Blue PHOLED breakthrough: researchers manage to extend the lifetime tenfold

Researchers from the University of Michigan developed a new phosphorescent OLED (PHOLED) emitter that extends the lifetime by a factor of 10. Researchers have been trying to develop an efficient, long-lasting blue PHOLED emitter for years now, and this may be the breakthrough everybody's been waiting for.

UoM Blue PHOLED demonstrator photo

OLED makers SDC and LGD already use red and green PHOLED emitter materials in their OLED panels. While phosphorescent emitters do not last as long as fluorescent emitters, they are much more efficient. All commercial OLED displays currently use a fluorescent blue emitter as the best PHOLED blue to date only lasted for a few hundred hours.



The researchers, collaborating with Universal Display scientists already explained in 2008 why blue PHOLEDs do not last very long. They said that the high energies required to produce blue light are more damaging when the brightness is increased to levels needed for display or lighting panels. A concentration of energy on one molecule can combine with that on a neighbor, and the total energy is enough to break up one of the molecules.

The first idea was to spread the light-producing energy, so that molecules aren't as likely to experience the bad synergy that destroys them. To achieve this, the team arranged the molecules so that they were concentrated near the hole-conducting layer and sparser toward the electron conductor. This drew electrons further into the material, spreading out the energy.

This technique extended the lifetime of the blue PHOLED by three times.
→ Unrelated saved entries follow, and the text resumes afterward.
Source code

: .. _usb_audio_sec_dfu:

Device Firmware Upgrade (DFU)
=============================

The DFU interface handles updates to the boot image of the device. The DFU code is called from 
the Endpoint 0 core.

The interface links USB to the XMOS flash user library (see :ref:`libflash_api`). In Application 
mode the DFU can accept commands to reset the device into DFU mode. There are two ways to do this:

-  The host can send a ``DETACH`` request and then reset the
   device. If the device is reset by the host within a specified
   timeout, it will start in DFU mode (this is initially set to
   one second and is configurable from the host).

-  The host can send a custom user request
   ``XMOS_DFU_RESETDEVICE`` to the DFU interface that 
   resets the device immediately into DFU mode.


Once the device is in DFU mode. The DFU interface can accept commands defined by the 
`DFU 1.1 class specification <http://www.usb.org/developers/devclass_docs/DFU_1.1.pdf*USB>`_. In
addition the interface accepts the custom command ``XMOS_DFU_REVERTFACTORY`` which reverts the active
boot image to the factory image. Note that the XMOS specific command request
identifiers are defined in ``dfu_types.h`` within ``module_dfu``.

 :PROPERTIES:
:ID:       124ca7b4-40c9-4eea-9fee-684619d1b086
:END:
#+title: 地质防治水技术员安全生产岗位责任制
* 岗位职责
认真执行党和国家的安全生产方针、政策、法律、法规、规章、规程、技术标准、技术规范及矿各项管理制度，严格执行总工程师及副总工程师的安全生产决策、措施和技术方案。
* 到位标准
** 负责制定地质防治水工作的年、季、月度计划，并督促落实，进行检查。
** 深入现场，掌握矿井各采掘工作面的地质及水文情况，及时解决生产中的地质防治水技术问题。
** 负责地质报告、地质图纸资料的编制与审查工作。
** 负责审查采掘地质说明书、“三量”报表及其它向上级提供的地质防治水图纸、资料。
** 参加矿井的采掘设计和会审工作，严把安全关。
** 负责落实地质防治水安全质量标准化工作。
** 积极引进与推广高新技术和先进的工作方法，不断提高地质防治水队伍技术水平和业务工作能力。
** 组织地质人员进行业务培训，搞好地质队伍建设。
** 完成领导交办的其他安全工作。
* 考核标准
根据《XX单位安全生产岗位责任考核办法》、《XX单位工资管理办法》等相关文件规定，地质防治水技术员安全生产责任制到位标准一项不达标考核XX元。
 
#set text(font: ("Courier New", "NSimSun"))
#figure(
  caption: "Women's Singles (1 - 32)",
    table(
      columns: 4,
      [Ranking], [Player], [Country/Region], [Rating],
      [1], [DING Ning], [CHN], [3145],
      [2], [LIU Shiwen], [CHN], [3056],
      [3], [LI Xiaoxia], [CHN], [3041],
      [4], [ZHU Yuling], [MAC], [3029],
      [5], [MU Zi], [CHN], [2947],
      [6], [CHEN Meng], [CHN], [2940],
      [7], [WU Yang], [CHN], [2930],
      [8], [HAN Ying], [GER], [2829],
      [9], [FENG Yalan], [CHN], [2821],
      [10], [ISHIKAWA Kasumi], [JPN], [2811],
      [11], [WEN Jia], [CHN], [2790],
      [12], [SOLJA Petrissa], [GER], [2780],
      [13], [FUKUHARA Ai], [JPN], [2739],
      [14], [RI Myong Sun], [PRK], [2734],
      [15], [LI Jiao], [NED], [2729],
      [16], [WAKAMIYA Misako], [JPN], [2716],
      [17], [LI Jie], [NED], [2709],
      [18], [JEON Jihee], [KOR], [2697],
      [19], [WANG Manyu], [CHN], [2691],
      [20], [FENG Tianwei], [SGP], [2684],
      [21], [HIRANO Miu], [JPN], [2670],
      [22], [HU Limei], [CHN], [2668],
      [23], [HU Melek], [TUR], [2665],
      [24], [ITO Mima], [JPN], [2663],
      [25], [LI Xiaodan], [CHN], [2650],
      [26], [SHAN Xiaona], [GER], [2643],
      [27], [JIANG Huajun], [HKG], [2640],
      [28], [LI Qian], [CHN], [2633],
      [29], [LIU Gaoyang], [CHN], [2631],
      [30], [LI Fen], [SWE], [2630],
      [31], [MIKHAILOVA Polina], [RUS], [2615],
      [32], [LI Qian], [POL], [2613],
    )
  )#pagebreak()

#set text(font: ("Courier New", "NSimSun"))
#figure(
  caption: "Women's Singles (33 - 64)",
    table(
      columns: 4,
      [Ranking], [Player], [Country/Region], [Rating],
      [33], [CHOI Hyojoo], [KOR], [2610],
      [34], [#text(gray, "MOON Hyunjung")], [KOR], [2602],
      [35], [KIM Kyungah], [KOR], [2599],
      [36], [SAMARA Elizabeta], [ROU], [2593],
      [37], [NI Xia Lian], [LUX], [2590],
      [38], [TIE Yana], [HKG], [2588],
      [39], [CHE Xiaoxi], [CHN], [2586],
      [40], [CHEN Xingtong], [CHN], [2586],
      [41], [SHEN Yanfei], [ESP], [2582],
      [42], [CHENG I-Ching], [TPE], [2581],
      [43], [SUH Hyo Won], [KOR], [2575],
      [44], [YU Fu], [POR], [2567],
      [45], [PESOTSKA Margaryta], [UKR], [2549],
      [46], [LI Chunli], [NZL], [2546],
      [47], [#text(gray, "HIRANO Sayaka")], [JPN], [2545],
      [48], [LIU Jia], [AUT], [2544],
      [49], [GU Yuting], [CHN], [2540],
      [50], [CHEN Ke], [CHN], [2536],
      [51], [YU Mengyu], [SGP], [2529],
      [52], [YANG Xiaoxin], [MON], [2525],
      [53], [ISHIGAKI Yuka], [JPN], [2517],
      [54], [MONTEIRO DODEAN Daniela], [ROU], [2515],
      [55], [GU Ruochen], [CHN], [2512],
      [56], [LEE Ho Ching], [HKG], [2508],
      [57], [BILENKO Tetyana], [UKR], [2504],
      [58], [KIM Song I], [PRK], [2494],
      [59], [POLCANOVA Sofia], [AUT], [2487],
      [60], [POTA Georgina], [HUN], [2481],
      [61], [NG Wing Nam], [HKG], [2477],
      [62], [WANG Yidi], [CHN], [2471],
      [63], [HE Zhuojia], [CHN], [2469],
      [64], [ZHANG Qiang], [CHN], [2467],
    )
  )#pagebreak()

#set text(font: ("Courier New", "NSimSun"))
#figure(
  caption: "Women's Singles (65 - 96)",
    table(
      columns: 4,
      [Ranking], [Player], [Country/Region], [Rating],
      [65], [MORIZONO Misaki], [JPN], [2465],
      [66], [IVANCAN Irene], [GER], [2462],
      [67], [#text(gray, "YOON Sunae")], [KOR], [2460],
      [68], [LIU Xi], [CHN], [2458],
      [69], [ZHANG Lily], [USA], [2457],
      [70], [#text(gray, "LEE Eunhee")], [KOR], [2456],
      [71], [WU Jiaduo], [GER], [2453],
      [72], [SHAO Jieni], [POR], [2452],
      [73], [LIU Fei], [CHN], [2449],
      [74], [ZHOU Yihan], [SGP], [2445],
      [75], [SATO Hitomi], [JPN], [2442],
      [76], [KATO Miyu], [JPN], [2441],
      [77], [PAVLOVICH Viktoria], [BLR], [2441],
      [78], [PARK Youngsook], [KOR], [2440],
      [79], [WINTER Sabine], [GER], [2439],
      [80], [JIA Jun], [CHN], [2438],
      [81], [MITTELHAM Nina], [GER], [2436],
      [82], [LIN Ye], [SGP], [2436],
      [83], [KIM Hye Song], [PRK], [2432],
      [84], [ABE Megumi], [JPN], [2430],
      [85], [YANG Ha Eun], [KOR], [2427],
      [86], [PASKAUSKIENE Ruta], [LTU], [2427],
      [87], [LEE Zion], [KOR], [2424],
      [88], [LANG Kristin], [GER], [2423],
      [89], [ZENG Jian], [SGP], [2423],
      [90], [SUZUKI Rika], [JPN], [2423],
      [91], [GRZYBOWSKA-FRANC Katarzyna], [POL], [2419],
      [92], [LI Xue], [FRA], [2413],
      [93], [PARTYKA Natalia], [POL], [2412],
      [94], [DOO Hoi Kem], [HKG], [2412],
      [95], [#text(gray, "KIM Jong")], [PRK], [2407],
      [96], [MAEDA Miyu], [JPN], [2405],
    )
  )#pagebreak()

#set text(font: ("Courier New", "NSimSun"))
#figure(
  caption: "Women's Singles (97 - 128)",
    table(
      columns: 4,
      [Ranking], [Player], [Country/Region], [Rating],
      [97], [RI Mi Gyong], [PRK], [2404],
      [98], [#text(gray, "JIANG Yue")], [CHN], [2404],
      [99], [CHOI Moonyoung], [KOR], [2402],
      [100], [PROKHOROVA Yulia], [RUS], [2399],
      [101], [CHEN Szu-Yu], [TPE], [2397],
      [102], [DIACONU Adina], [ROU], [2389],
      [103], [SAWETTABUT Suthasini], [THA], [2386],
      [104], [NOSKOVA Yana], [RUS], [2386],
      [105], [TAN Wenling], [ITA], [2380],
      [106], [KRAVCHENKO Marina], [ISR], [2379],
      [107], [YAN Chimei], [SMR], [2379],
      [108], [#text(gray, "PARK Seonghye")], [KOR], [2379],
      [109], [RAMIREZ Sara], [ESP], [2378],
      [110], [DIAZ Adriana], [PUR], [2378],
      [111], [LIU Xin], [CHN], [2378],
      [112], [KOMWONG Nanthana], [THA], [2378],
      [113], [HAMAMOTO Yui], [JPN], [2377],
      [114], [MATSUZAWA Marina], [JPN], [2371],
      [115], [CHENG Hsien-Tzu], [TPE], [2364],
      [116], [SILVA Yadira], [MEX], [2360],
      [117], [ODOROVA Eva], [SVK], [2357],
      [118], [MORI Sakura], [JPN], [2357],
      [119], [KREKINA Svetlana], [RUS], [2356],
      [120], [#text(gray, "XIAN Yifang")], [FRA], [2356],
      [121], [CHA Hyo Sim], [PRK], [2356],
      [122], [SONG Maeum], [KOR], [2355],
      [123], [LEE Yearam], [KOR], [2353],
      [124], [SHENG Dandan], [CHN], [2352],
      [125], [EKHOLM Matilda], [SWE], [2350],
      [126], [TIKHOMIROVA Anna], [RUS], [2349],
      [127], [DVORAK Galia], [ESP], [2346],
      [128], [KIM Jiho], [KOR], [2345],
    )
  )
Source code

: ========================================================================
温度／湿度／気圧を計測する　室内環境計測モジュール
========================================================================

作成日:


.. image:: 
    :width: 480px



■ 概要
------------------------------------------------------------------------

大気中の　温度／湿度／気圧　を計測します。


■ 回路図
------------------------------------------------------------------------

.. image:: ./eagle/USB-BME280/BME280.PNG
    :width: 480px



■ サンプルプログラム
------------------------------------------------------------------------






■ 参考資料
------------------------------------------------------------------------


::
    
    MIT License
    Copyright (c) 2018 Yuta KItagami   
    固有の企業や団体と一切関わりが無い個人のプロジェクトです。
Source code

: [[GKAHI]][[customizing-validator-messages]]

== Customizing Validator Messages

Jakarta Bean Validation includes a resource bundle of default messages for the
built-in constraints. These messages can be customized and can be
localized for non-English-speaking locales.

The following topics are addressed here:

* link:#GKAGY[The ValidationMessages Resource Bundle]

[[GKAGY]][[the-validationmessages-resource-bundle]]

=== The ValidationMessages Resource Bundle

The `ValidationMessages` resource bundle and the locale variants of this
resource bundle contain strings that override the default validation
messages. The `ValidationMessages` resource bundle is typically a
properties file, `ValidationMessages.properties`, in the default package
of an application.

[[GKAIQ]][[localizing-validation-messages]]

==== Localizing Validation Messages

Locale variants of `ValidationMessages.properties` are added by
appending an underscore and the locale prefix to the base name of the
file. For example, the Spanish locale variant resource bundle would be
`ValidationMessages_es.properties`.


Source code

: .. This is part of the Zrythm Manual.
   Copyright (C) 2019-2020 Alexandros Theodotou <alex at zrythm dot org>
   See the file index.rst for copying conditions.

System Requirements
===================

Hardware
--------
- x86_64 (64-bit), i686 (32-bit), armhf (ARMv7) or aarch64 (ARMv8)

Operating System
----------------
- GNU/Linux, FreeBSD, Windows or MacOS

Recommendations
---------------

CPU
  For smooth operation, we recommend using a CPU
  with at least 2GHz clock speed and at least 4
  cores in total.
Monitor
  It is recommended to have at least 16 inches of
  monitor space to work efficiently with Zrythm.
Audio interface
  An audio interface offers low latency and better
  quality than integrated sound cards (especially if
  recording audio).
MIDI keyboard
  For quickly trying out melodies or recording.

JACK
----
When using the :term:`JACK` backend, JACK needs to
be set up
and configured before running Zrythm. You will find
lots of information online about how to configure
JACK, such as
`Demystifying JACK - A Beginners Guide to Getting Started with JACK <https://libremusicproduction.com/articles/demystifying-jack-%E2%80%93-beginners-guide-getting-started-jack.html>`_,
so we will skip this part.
The team further discovered that splitting their design into two layers (and halving the concentration of light-emitting molecules in each layer) extended the lifetime tenfold.

A commercial blue PHOLED is very exciting for the OLED industry. Universal Display estimates that adding a blue PHOLED to an AMOLED display will reduce the power consumption by about 30% (see chart above). It will probably take years before this technology is commercialized and adopted in OLED panels on the market, but this is the first time we hear of a promising blue PHOLED approach.

Several research groups and companies are trying to develop more efficient fluorescent emitters, trying to achieve PHOLED-like efficiency without the heavy metals. Professor Chihaya Adachi at Kyushu University is developing TADF (Thermally Activated Delayed Fluorescence) emitters that seem promising.

TADF based OLEDs are also being commercialized by Cynora (based on copper). Researchers from the Universities of Bonn, Regensburg, Utah and the MIT also developed a new method to enable phosphorescence OLEDs without any heavy atoms at room temperature.

Source: EurekAlert

Disclosure: the author of this post holds shares in Universal Display

Posted: Sep 25,2014 by Ron Mertens

Comments

Do you have any insight on whether this innovation will be sufficient to commercialize phosp. blue to the degree we have seen green emerge, or is this a big step but not yet enough? I don't see any public events for UDC currently, they will report earnings early in November. Coot

Nice paper. You can see it here...

http://www.nature.com/ncomms/2014/140925/ncomms6008/full/ncomms6008.html

Unfortunately, there is still a long long way to go for phosphorescent blue. If you look at the chart, LT95 has been improved from about 1 hour to about 10 hours (this is at 3000 cd/m2). This is still about 2 orders of magnitude too short. There is also the matter of poor color saturation. These are sky blue emitters, which can possibly be used in OLED lighting, but are not deep enough blue for OLED displays. Sadly, the deeper phosphorescent blues as needed for displays, have even shorter lifetime.

It's a nice paper (and conference presentation), but as mentioned the emitter used is from UDC's archive (I think it's been knocking around for 5-6 years.) It's a good way of demonstrating how to get better lifetime from device design, but UDC probably have already applied various LT-extending tricks to their devices years ago. For this emitter class I think I've seen UDC patent data showing 3000 h T50 which is better than this paper but still a long way short of what is required.

But this technique can probably be applied to any new blue PHOLED emitter. So we can expect UDC to use it with their latest blue emitters (maybe it also applies to green/red emitters too) and achieve even better results.

How efficient are These Blue PHOLEDs as Single Unit devices?

 

I always thought, that there is a Problem also with efficiency for Blue PHOLEDs.

A blue PHOLED will consume about 25% of the power of a comparable blue fluorescent emitter.